BRIEF> The data below is to be written out exactly, with no pictures.

DATA EXCERPT>
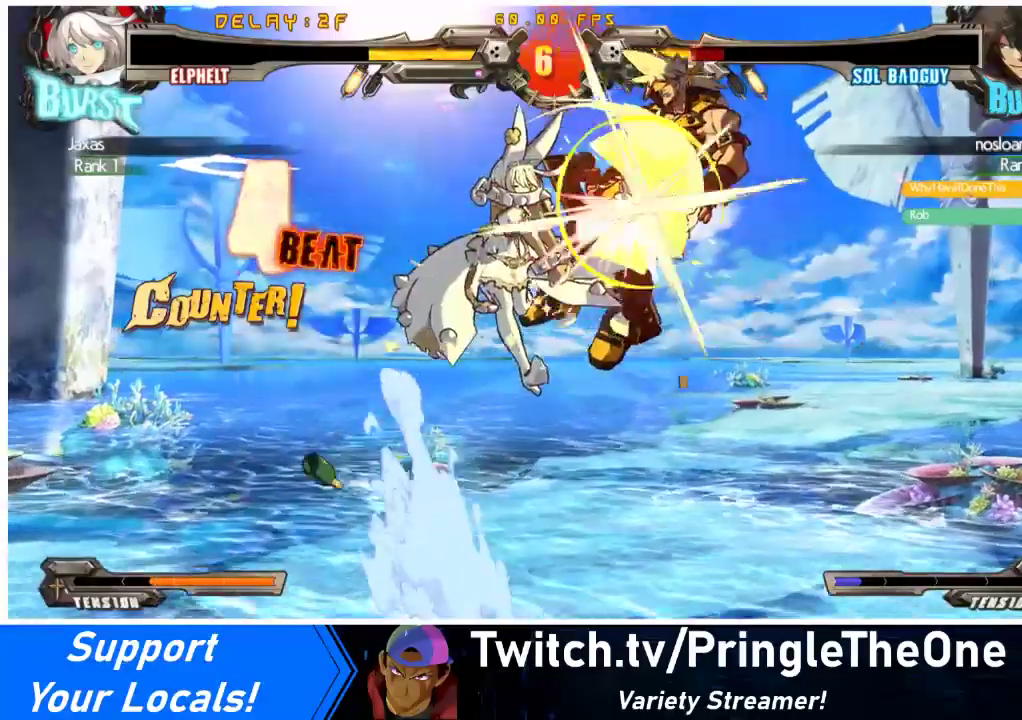
{"buttons": ["TRIANGLE", "DPAD_RIGHT"], "events": [[167, "CROSS", "up"], [367, "TRIANGLE", "down"]]}
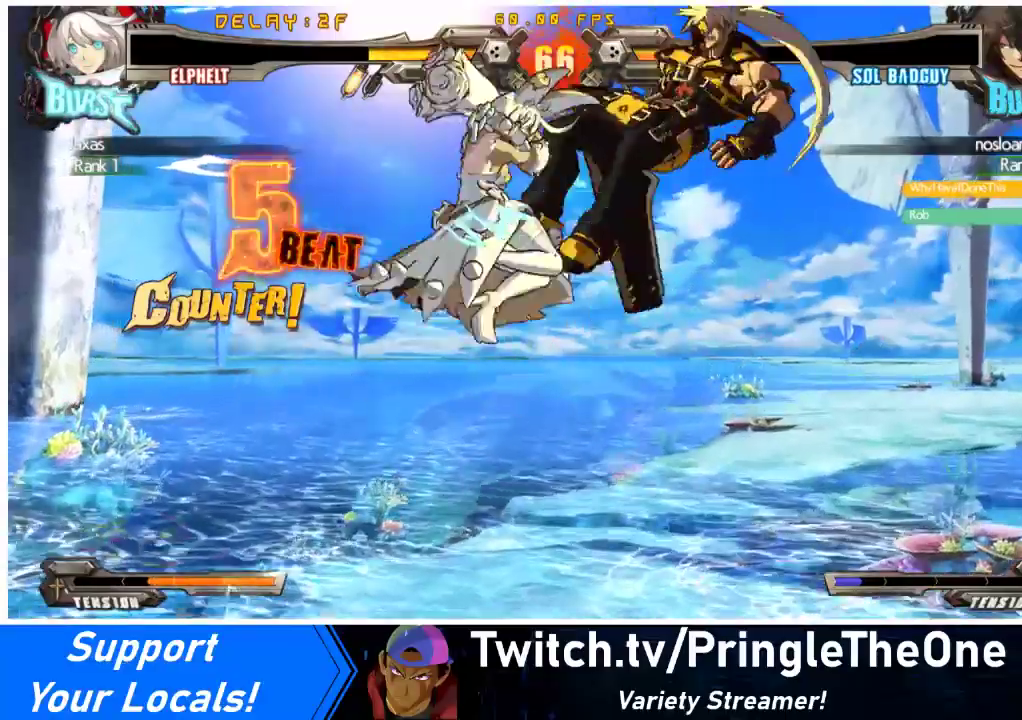
{"buttons": [], "events": [[33, "TRIANGLE", "up"], [167, "DPAD_UP", "down"], [333, "DPAD_RIGHT", "up"], [333, "DPAD_UP", "up"], [333, "SQUARE", "down"], [467, "SQUARE", "up"]]}
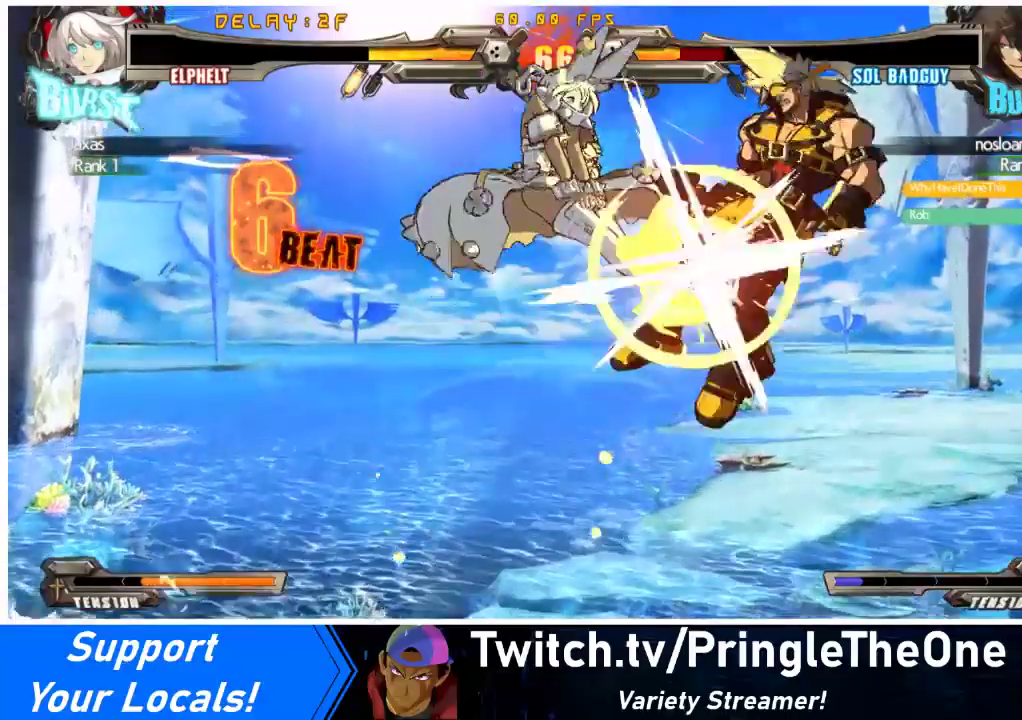
{"buttons": [], "events": [[200, "TRIANGLE", "down"], [333, "TRIANGLE", "up"]]}
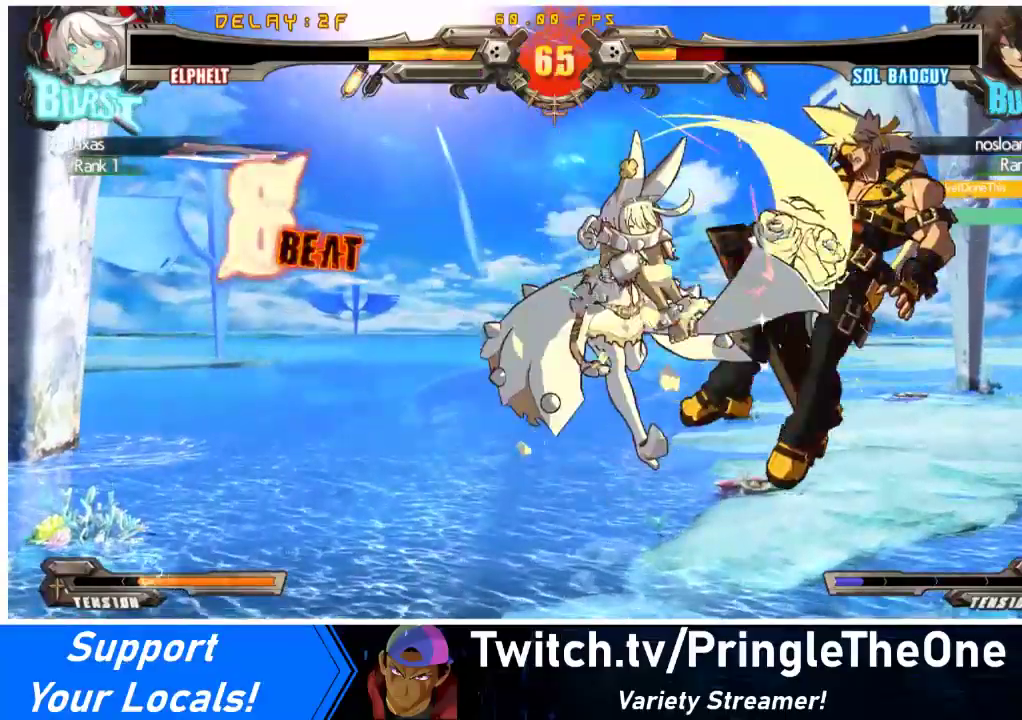
{"buttons": ["R2"], "events": [[33, "R1", "down"], [233, "R1", "up"], [500, "R2", "down"]]}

RESULT BELOW>
{"buttons": ["TRIANGLE", "DPAD_RIGHT"], "events": [[167, "CROSS", "up"], [367, "TRIANGLE", "down"]]}
{"buttons": [], "events": [[33, "TRIANGLE", "up"], [167, "DPAD_UP", "down"], [333, "DPAD_RIGHT", "up"], [333, "DPAD_UP", "up"], [333, "SQUARE", "down"], [467, "SQUARE", "up"]]}
{"buttons": [], "events": [[200, "TRIANGLE", "down"], [333, "TRIANGLE", "up"]]}
{"buttons": ["R2"], "events": [[33, "R1", "down"], [233, "R1", "up"], [500, "R2", "down"]]}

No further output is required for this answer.